## WHAT TO WORK ON
The exercise asks you to copy every line below in which "potted" appears.

[LISTED ENTRIES]

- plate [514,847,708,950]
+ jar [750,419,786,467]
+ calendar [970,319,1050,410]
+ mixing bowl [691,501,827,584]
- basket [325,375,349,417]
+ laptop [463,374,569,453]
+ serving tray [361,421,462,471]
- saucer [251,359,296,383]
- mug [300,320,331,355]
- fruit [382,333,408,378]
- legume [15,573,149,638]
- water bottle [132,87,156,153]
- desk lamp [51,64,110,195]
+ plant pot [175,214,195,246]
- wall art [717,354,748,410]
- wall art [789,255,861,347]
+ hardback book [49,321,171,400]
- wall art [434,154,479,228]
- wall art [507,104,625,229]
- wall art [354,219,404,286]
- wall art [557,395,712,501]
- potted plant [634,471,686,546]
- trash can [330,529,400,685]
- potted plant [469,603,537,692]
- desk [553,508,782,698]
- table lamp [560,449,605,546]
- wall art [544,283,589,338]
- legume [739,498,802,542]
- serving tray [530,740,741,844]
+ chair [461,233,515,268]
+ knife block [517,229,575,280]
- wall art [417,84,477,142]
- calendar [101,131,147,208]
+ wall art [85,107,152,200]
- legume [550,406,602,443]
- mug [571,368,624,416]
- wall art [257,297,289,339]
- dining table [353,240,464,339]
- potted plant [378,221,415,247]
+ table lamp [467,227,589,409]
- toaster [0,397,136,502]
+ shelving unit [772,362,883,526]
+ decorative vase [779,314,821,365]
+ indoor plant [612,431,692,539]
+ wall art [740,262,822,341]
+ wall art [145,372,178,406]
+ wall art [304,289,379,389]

[/LISTED ENTRIES]

## ANSWER TO THIS EXERCISE
- potted plant [634,471,686,546]
- potted plant [469,603,537,692]
- potted plant [378,221,415,247]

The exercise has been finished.